Given text Block Start

Tuesday, 20 April 2021

How should health benefits be aggregated?

In my ECONS102 class, in the health economics topic, we cover the value of a statistical life (increasingly now referred to as the value of a preventable fatality). The value of a statistical life (VSL) is a statistical construct that can be used in cost-benefit evaluations as a measure of the benefits of saving lives. So, for example, if government is considering building road safety improvements on a stretch of highway, the VSL can be used as a measure of the benefits of the improvements, which can then be weighed up against the costs of those improvements.

The VSL comes in for criticism though, mainly on moral or ideological grounds (often along the lines of 'you cannot place value on a human life'). However, the alternatives of ignoring the benefits of lives saved, or assuming those lives saved have infinite value, clearly lead to implausible implications for decision-making. For example, if government truly believed that lives had infinite value, they should immediately ban all vehicular travel, because regardless of the costs that such a ban would impose on society, those costs would be outweighed by the infinite benefits from lives saved due to fewer fatal motor vehicle accidents.

Given text Block End
Stored data Block Start

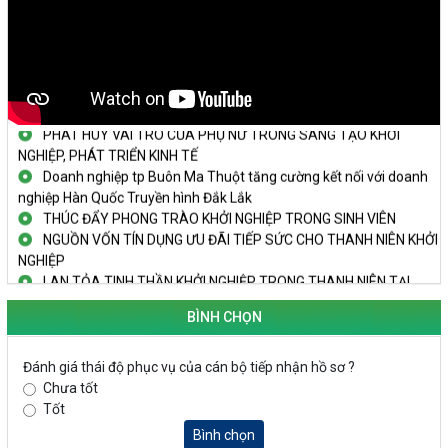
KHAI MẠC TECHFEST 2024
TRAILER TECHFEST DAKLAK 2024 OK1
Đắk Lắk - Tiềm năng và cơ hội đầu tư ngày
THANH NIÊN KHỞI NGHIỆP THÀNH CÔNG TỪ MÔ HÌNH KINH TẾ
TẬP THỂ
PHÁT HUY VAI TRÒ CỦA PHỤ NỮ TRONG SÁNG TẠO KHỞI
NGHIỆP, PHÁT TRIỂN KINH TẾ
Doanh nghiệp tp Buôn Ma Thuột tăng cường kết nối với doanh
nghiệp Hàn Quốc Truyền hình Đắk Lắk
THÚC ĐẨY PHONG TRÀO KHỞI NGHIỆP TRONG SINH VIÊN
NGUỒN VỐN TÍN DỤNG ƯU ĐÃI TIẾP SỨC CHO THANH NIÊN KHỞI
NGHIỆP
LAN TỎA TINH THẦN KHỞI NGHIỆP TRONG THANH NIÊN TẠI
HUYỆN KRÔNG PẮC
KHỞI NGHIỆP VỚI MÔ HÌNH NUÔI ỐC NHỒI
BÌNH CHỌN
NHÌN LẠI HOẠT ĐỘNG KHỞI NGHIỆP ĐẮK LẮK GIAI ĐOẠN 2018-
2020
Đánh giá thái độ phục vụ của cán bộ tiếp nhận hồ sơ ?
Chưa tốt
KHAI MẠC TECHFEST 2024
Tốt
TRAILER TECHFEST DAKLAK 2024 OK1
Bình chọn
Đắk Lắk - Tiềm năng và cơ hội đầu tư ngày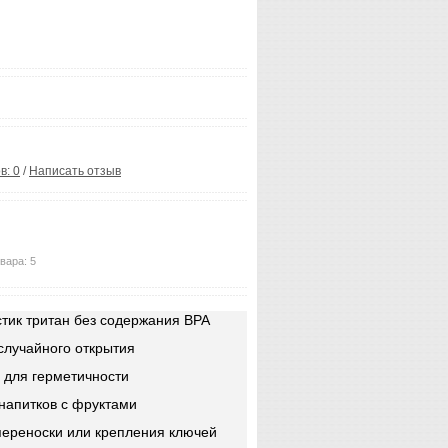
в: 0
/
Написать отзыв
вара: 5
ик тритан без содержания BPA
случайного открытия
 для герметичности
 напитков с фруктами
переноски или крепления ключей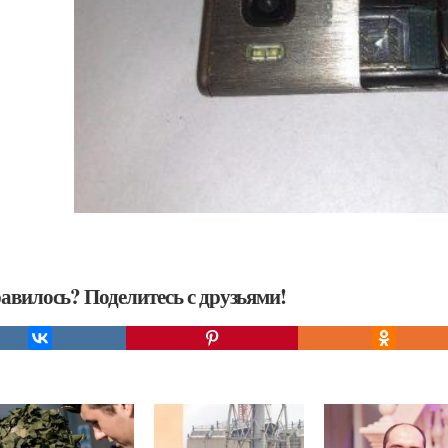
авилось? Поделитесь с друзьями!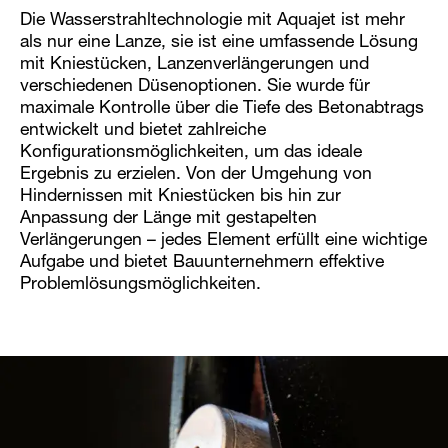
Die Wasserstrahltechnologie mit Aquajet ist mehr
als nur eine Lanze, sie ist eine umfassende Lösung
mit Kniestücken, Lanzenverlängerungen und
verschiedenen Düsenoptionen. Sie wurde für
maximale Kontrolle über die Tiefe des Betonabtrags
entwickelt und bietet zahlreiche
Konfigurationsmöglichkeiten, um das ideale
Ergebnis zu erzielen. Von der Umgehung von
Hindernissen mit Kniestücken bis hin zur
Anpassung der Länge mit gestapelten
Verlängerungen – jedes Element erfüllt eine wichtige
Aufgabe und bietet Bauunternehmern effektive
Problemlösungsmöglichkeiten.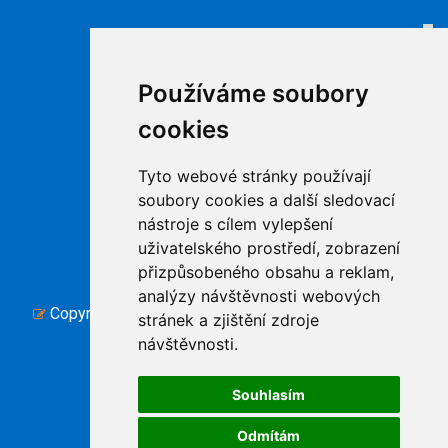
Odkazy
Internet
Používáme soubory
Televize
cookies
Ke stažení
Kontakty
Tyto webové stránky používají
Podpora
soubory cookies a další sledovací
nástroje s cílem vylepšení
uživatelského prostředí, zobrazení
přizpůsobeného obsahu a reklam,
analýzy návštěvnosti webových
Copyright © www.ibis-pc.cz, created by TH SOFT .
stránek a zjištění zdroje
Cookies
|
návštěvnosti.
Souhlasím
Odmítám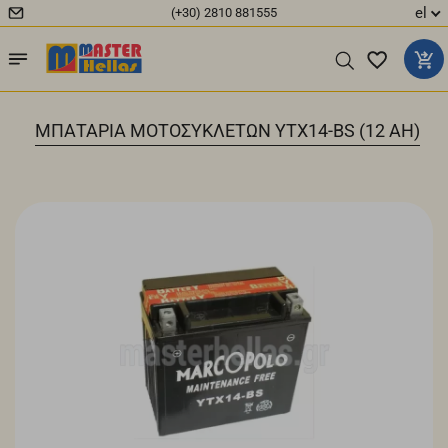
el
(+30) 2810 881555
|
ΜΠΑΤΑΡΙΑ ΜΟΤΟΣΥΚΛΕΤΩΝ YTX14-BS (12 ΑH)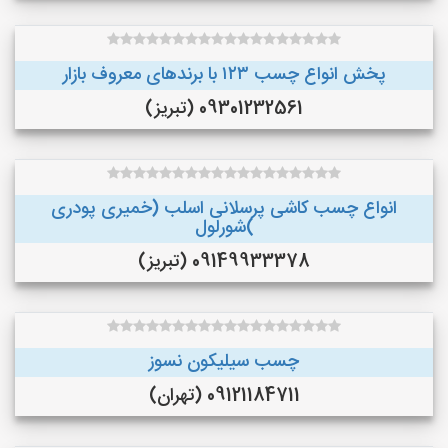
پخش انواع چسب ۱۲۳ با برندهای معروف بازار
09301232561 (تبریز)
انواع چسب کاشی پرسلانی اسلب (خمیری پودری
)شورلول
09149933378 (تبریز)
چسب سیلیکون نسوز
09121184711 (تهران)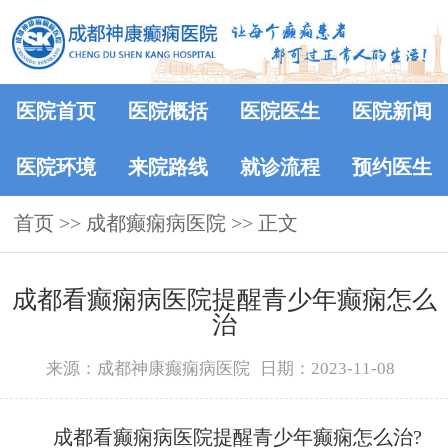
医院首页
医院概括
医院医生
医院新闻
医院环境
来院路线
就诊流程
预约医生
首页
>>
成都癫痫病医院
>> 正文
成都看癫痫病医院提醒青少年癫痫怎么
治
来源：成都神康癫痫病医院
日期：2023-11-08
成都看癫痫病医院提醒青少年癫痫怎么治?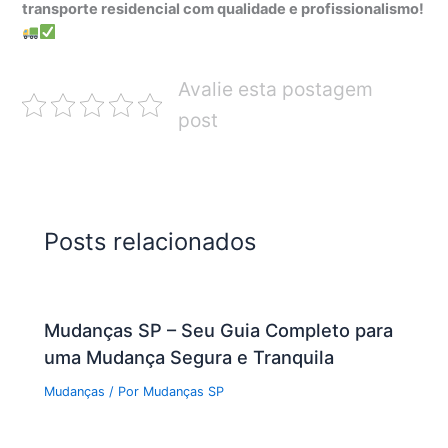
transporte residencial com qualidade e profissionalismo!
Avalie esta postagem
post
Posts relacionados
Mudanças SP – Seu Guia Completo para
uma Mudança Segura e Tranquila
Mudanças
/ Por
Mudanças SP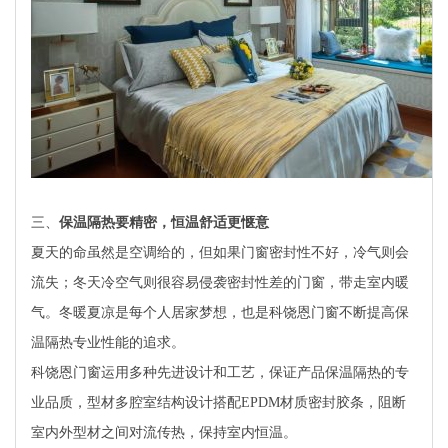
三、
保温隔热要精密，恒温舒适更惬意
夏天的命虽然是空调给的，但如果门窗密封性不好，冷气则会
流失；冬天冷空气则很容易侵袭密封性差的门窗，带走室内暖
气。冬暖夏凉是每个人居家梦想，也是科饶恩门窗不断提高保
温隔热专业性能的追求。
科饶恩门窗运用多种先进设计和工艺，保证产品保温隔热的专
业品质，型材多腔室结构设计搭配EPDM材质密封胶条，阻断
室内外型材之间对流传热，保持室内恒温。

Stored data Block End

### What you should do
Can you carry on the blog post about the value of a statistical life, picking up right after its final paragraph?

### Exercise result
A similar critique was raised in this article from The Conversation yesterday by Ilan Noy (Victoria University of Wellington), in the context of measuring the burden of disasters:

But “value of life” prices can vary a lot between and even within countries. There is also an understandable public distaste for putting a price tag on human life. Governments typically don’t openly discuss these calculations, making it difficult to assess their legitimacy.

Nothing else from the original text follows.